SHORT TASK – Change every occurrence of "developed" in the records below to "edited", and leave all other text as it is.

══ MATERIAL FOR THE TASK ══

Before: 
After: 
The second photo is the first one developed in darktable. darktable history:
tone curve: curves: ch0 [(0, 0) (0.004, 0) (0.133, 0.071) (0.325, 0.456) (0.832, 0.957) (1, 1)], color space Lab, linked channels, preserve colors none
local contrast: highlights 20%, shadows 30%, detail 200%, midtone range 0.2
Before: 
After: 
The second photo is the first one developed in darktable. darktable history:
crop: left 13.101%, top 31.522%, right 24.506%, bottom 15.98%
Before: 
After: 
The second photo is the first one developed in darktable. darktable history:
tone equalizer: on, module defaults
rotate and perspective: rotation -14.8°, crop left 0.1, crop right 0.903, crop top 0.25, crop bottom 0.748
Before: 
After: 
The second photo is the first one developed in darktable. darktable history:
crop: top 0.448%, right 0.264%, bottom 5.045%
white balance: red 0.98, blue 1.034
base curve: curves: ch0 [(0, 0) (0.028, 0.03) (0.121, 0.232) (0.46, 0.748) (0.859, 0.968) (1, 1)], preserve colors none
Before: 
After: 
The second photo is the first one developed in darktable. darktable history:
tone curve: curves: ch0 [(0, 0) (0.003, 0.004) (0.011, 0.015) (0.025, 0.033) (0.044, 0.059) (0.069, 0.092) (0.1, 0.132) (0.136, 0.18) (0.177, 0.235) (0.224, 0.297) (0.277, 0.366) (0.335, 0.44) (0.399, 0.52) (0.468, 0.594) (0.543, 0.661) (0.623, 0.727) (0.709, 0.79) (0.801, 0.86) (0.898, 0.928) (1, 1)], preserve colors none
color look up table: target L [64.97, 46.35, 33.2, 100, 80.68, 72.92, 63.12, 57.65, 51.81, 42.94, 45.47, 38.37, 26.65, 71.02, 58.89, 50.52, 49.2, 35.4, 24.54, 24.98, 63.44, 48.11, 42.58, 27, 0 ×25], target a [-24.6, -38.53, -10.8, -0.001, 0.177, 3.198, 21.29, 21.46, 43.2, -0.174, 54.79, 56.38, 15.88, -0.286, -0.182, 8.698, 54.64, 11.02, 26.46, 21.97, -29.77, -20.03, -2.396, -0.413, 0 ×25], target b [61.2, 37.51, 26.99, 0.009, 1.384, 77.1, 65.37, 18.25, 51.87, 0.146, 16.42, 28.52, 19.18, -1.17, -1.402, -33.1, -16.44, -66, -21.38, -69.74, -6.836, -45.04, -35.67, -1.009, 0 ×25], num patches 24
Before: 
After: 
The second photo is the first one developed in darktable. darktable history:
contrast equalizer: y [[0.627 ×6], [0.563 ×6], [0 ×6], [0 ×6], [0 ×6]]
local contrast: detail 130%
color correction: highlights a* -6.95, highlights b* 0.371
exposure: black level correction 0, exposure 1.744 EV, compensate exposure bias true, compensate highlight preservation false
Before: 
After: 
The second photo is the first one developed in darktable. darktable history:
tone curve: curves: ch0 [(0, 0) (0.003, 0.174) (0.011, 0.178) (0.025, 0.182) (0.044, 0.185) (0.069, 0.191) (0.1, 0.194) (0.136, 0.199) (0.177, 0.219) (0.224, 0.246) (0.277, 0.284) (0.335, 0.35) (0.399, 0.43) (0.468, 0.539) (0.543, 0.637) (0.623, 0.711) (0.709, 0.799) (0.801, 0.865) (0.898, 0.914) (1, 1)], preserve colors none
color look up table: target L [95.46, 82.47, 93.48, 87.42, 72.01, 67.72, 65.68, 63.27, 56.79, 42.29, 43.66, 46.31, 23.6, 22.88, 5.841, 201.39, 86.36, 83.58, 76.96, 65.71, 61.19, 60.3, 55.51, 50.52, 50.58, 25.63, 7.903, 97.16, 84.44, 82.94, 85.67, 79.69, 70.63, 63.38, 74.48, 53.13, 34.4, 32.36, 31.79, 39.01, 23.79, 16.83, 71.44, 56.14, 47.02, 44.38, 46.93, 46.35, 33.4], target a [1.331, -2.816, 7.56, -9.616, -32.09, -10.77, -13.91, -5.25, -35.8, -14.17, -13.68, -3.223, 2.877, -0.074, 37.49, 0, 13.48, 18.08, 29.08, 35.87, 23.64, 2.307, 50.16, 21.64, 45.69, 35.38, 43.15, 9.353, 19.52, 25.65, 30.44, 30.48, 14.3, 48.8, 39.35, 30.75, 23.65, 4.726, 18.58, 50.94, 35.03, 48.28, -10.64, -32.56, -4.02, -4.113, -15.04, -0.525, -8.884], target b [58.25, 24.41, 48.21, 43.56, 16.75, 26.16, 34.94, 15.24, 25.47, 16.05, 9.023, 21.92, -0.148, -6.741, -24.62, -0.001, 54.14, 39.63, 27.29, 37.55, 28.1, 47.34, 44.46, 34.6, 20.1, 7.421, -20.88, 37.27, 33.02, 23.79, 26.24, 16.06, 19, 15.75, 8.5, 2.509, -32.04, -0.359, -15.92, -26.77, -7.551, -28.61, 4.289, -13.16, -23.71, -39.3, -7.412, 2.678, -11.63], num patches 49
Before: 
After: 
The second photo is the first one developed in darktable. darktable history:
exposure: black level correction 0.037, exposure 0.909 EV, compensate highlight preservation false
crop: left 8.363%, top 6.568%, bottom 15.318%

═══

WRITTEN ANSWER –
Before: 
After: 
The second photo is the first one edited in darktable. darktable history:
tone curve: curves: ch0 [(0, 0) (0.004, 0) (0.133, 0.071) (0.325, 0.456) (0.832, 0.957) (1, 1)], color space Lab, linked channels, preserve colors none
local contrast: highlights 20%, shadows 30%, detail 200%, midtone range 0.2
Before: 
After: 
The second photo is the first one edited in darktable. darktable history:
crop: left 13.101%, top 31.522%, right 24.506%, bottom 15.98%
Before: 
After: 
The second photo is the first one edited in darktable. darktable history:
tone equalizer: on, module defaults
rotate and perspective: rotation -14.8°, crop left 0.1, crop right 0.903, crop top 0.25, crop bottom 0.748
Before: 
After: 
The second photo is the first one edited in darktable. darktable history:
crop: top 0.448%, right 0.264%, bottom 5.045%
white balance: red 0.98, blue 1.034
base curve: curves: ch0 [(0, 0) (0.028, 0.03) (0.121, 0.232) (0.46, 0.748) (0.859, 0.968) (1, 1)], preserve colors none
Before: 
After: 
The second photo is the first one edited in darktable. darktable history:
tone curve: curves: ch0 [(0, 0) (0.003, 0.004) (0.011, 0.015) (0.025, 0.033) (0.044, 0.059) (0.069, 0.092) (0.1, 0.132) (0.136, 0.18) (0.177, 0.235) (0.224, 0.297) (0.277, 0.366) (0.335, 0.44) (0.399, 0.52) (0.468, 0.594) (0.543, 0.661) (0.623, 0.727) (0.709, 0.79) (0.801, 0.86) (0.898, 0.928) (1, 1)], preserve colors none
color look up table: target L [64.97, 46.35, 33.2, 100, 80.68, 72.92, 63.12, 57.65, 51.81, 42.94, 45.47, 38.37, 26.65, 71.02, 58.89, 50.52, 49.2, 35.4, 24.54, 24.98, 63.44, 48.11, 42.58, 27, 0 ×25], target a [-24.6, -38.53, -10.8, -0.001, 0.177, 3.198, 21.29, 21.46, 43.2, -0.174, 54.79, 56.38, 15.88, -0.286, -0.182, 8.698, 54.64, 11.02, 26.46, 21.97, -29.77, -20.03, -2.396, -0.413, 0 ×25], target b [61.2, 37.51, 26.99, 0.009, 1.384, 77.1, 65.37, 18.25, 51.87, 0.146, 16.42, 28.52, 19.18, -1.17, -1.402, -33.1, -16.44, -66, -21.38, -69.74, -6.836, -45.04, -35.67, -1.009, 0 ×25], num patches 24
Before: 
After: 
The second photo is the first one edited in darktable. darktable history:
contrast equalizer: y [[0.627 ×6], [0.563 ×6], [0 ×6], [0 ×6], [0 ×6]]
local contrast: detail 130%
color correction: highlights a* -6.95, highlights b* 0.371
exposure: black level correction 0, exposure 1.744 EV, compensate exposure bias true, compensate highlight preservation false
Before: 
After: 
The second photo is the first one edited in darktable. darktable history:
tone curve: curves: ch0 [(0, 0) (0.003, 0.174) (0.011, 0.178) (0.025, 0.182) (0.044, 0.185) (0.069, 0.191) (0.1, 0.194) (0.136, 0.199) (0.177, 0.219) (0.224, 0.246) (0.277, 0.284) (0.335, 0.35) (0.399, 0.43) (0.468, 0.539) (0.543, 0.637) (0.623, 0.711) (0.709, 0.799) (0.801, 0.865) (0.898, 0.914) (1, 1)], preserve colors none
color look up table: target L [95.46, 82.47, 93.48, 87.42, 72.01, 67.72, 65.68, 63.27, 56.79, 42.29, 43.66, 46.31, 23.6, 22.88, 5.841, 201.39, 86.36, 83.58, 76.96, 65.71, 61.19, 60.3, 55.51, 50.52, 50.58, 25.63, 7.903, 97.16, 84.44, 82.94, 85.67, 79.69, 70.63, 63.38, 74.48, 53.13, 34.4, 32.36, 31.79, 39.01, 23.79, 16.83, 71.44, 56.14, 47.02, 44.38, 46.93, 46.35, 33.4], target a [1.331, -2.816, 7.56, -9.616, -32.09, -10.77, -13.91, -5.25, -35.8, -14.17, -13.68, -3.223, 2.877, -0.074, 37.49, 0, 13.48, 18.08, 29.08, 35.87, 23.64, 2.307, 50.16, 21.64, 45.69, 35.38, 43.15, 9.353, 19.52, 25.65, 30.44, 30.48, 14.3, 48.8, 39.35, 30.75, 23.65, 4.726, 18.58, 50.94, 35.03, 48.28, -10.64, -32.56, -4.02, -4.113, -15.04, -0.525, -8.884], target b [58.25, 24.41, 48.21, 43.56, 16.75, 26.16, 34.94, 15.24, 25.47, 16.05, 9.023, 21.92, -0.148, -6.741, -24.62, -0.001, 54.14, 39.63, 27.29, 37.55, 28.1, 47.34, 44.46, 34.6, 20.1, 7.421, -20.88, 37.27, 33.02, 23.79, 26.24, 16.06, 19, 15.75, 8.5, 2.509, -32.04, -0.359, -15.92, -26.77, -7.551, -28.61, 4.289, -13.16, -23.71, -39.3, -7.412, 2.678, -11.63], num patches 49
Before: 
After: 
The second photo is the first one edited in darktable. darktable history:
exposure: black level correction 0.037, exposure 0.909 EV, compensate highlight preservation false
crop: left 8.363%, top 6.568%, bottom 15.318%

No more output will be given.